Assuming that only very simple posts with abbreviations such as TTYL (Talk To You Later), IDTS (I Don’t Think So), RYOK (Are You OK), SYT (See You Later), IDK (I Don’t Know), B4 (Before), TY (Thank You)… will be entered on the tactile screen of a connected watch, it must be preferable to use a specific predictor [1].

Moreover as the typing sentences are very short and probably not syntactically correct, the default linguistic predictor is not suitable. The most useful and most effective is just to present the word completion and the current word prediction without taking account of the all context of the sentence.

In order to personalize and speed up text entry, a limited set of predefined sentences should be fixed by the watch user. For example, “I can’t answer you, I’m doing my jogging” or “at what time you will go back home”.

It is important to note that processes that allow to speed up the entry, such as keyboard shortcuts, access keys, hot keys or word completion are especially appreciated by users. They allow to reduce the number of interaction and to increase the pace of interaction. They correspond to one of the 8 Golden Rules expressed by Shneiderman (“Enable Frequent Users to Use Shortcuts”) [20] and also one of the eight ISO-Standard 9241-110 Dialogue Principles (“Suitability for Individualization”).

The fact is that a simple sentence consists of around 8 to 12 words. With software keyboards for mobile devices or even smart watches, a trained user achieves an average of 8 to 12 words per minute (wpm). So, without shortcuts, writing a simple phrase takes more than one minute. In the specific context of interaction with a smart watch, one minute or more for texting is too long. As it is difficult to memorize a long list of abbreviations, a list of 25 to at most 40 common English abbreviations seems to be sufficient for covering lots of situations and speeding up the text entry.

8 Discussion and Future Directions

In this paper, we have analyzed different recent works on smartwatch text entry. We have designed a new approach called UniWatch derived from the UniGlyph method and have explored three input strategies based on touch buttons, finger drawing and flick gestures. We have performed a qualitative and quantitative comparison of these approaches. We have found that there is no significant difference between them from the quantitative point of view. On the other hand, from the qualitative point of view, the ambiguous key approach based on key taps has been judged more usable.

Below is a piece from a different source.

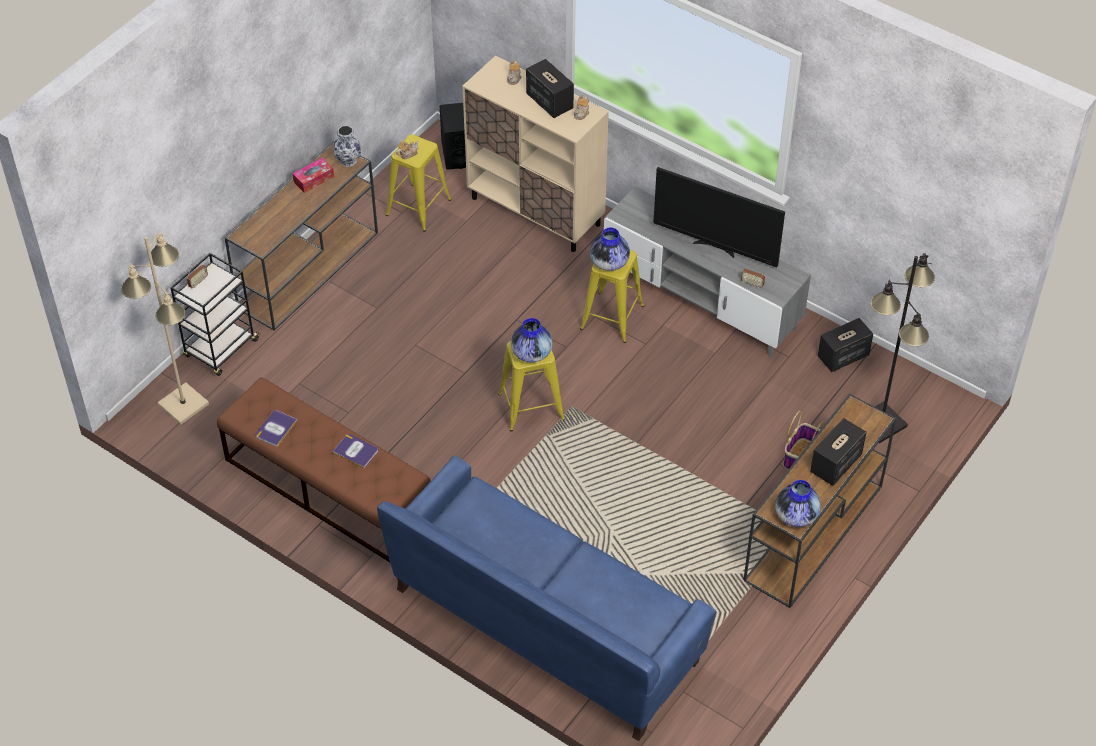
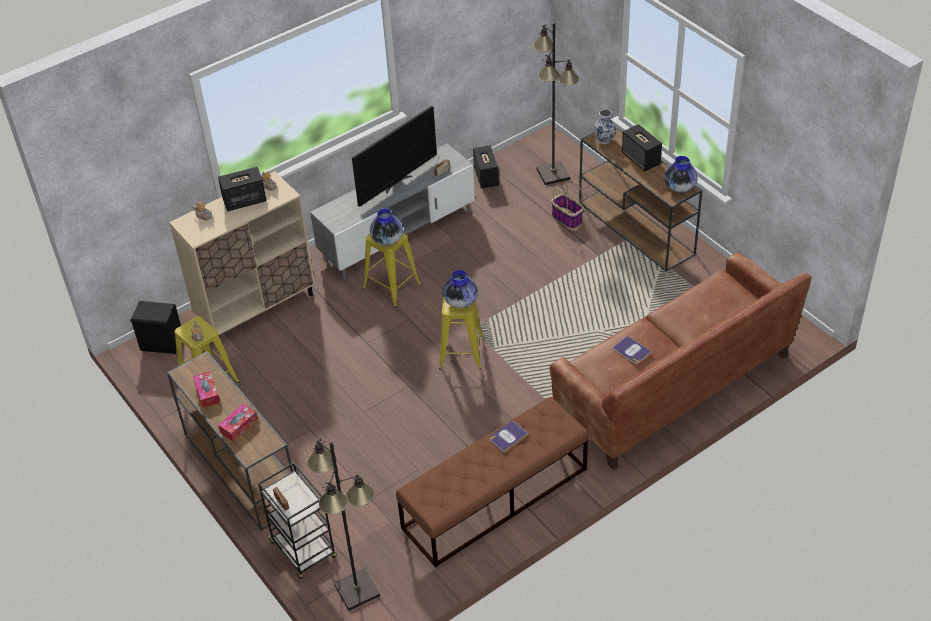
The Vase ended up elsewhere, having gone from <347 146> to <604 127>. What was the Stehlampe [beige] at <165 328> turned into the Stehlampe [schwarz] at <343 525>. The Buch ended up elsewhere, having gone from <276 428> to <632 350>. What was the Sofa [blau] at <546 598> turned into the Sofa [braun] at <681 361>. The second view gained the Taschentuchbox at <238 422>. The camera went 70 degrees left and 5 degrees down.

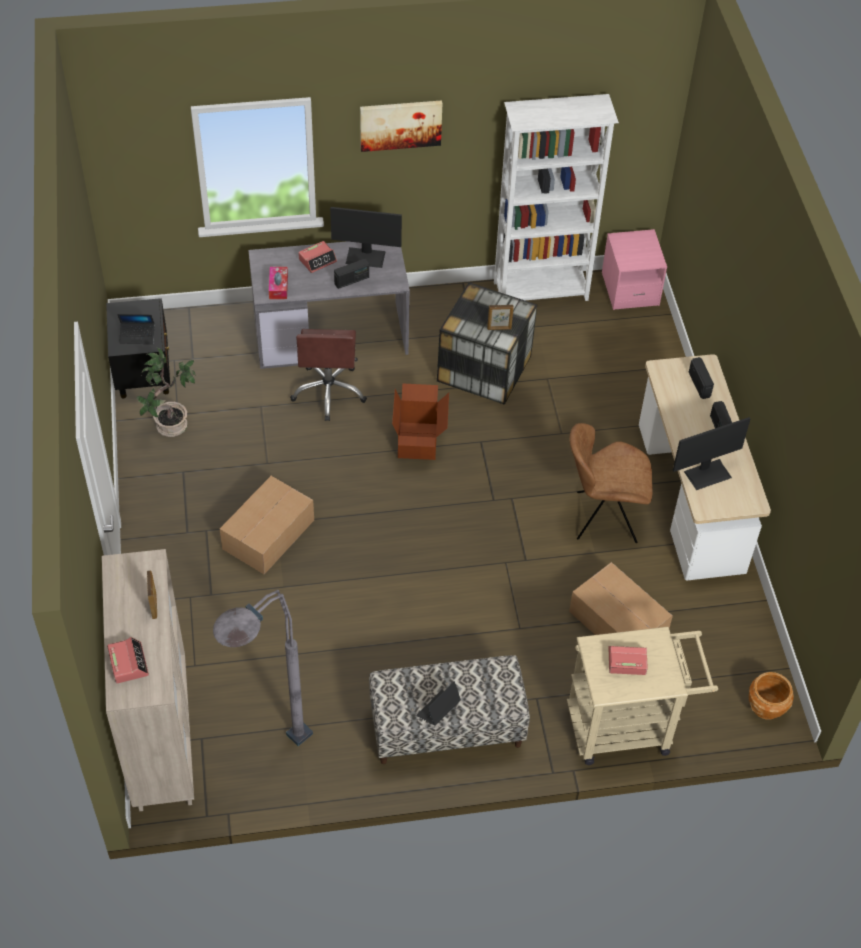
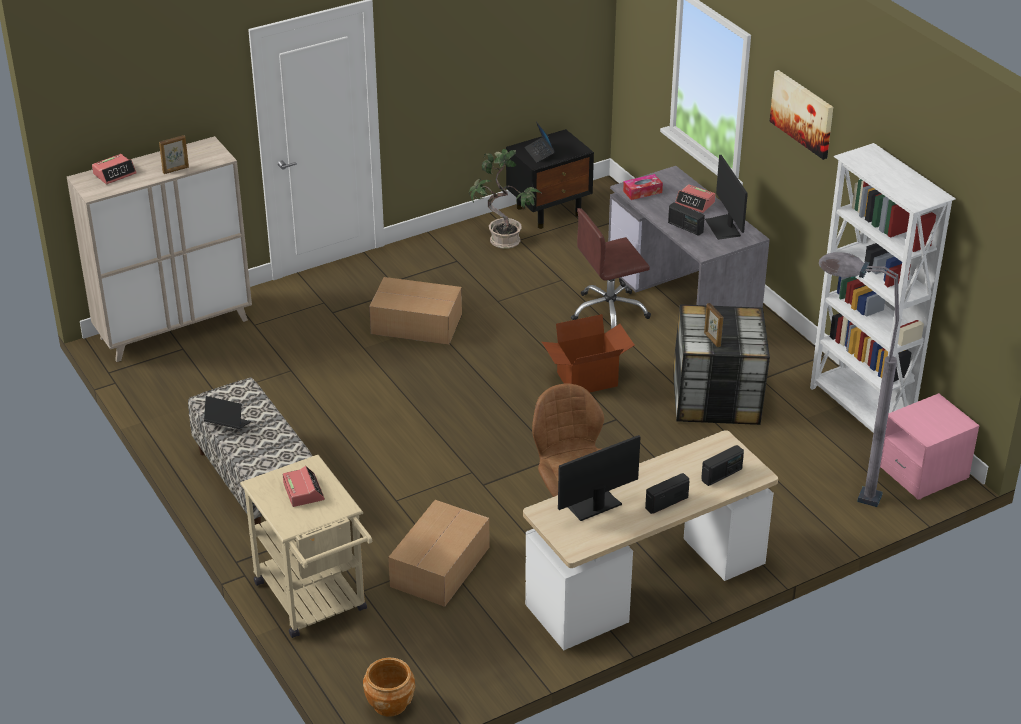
The Monitor at <712 453> ended up facing another way, 105 degrees clockwise from before. The Stehlampe [grau] ended up elsewhere, having gone from <263 668> to <859 379>. The camera went 70 degrees right and 15 degrees down.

Whatever the approaches, we have insisted on the necessity of a specific word predictor well fitted for short and not syntactically correct sentences and the importance of textual shortcuts.

In conclusion, taking into account the qualitative and quantitative analyzes, we think that the ambiguous key approach is preferable because it implies a better feedback (the primitive shape is recalled on the key), it is easiest to use (minimization of the working memory load compared to the flick gesture entry approach), it is quick and reliable.

In the next future, we will develop a proof of concept prototype of UniWatch based on ambiguous keys and textual shortcuts adapted to the context of use of a smartwatch.